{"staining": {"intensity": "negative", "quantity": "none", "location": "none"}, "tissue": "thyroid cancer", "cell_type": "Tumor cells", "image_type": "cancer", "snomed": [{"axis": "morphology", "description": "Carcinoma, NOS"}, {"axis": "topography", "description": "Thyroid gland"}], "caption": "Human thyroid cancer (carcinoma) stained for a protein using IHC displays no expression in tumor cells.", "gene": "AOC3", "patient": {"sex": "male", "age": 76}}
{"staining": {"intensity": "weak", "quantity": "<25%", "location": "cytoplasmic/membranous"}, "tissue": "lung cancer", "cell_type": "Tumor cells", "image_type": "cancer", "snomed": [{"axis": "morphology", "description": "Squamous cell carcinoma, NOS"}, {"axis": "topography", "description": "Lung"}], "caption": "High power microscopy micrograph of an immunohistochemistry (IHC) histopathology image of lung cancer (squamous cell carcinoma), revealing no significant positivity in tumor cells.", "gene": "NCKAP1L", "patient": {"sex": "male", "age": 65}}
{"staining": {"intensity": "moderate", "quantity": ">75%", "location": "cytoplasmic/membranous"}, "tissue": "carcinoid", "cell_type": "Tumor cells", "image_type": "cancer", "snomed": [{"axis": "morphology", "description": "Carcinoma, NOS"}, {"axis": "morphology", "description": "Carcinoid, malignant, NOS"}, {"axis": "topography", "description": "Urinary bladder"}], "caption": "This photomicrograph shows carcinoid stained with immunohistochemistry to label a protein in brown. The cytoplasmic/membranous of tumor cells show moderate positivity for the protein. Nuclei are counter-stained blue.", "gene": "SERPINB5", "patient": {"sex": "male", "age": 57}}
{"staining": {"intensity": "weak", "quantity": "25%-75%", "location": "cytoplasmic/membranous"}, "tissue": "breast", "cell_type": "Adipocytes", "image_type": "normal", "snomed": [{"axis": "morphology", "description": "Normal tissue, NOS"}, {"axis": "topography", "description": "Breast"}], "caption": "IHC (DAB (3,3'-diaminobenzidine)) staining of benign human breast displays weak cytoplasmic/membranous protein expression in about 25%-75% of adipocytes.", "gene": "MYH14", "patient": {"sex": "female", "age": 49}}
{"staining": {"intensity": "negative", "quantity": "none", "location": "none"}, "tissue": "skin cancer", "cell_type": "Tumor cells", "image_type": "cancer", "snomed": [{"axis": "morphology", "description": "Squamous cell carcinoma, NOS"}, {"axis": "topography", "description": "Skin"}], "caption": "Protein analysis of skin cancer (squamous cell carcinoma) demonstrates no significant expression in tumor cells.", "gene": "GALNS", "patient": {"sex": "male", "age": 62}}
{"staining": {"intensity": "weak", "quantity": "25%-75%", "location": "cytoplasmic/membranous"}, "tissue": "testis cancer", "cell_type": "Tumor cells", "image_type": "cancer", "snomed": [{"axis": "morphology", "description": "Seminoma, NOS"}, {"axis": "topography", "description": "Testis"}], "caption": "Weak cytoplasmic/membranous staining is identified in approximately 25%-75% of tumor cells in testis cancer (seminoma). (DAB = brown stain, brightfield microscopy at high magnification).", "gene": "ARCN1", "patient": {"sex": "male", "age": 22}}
• • • • •
**EXERCISE OBJECTIVE:**
All that belongs in the answer is the lines from the start of the entries above through the line containing "photomicrograph shows carcinoid", each given exactly.

**ANSWER BOX:**
{"staining": {"intensity": "negative", "quantity": "none", "location": "none"}, "tissue": "thyroid cancer", "cell_type": "Tumor cells", "image_type": "cancer", "snomed": [{"axis": "morphology", "description": "Carcinoma, NOS"}, {"axis": "topography", "description": "Thyroid gland"}], "caption": "Human thyroid cancer (carcinoma) stained for a protein using IHC displays no expression in tumor cells.", "gene": "AOC3", "patient": {"sex": "male", "age": 76}}
{"staining": {"intensity": "weak", "quantity": "<25%", "location": "cytoplasmic/membranous"}, "tissue": "lung cancer", "cell_type": "Tumor cells", "image_type": "cancer", "snomed": [{"axis": "morphology", "description": "Squamous cell carcinoma, NOS"}, {"axis": "topography", "description": "Lung"}], "caption": "High power microscopy micrograph of an immunohistochemistry (IHC) histopathology image of lung cancer (squamous cell carcinoma), revealing no significant positivity in tumor cells.", "gene": "NCKAP1L", "patient": {"sex": "male", "age": 65}}
{"staining": {"intensity": "moderate", "quantity": ">75%", "location": "cytoplasmic/membranous"}, "tissue": "carcinoid", "cell_type": "Tumor cells", "image_type": "cancer", "snomed": [{"axis": "morphology", "description": "Carcinoma, NOS"}, {"axis": "morphology", "description": "Carcinoid, malignant, NOS"}, {"axis": "topography", "description": "Urinary bladder"}], "caption": "This photomicrograph shows carcinoid stained with immunohistochemistry to label a protein in brown. The cytoplasmic/membranous of tumor cells show moderate positivity for the protein. Nuclei are counter-stained blue.", "gene": "SERPINB5", "patient": {"sex": "male", "age": 57}}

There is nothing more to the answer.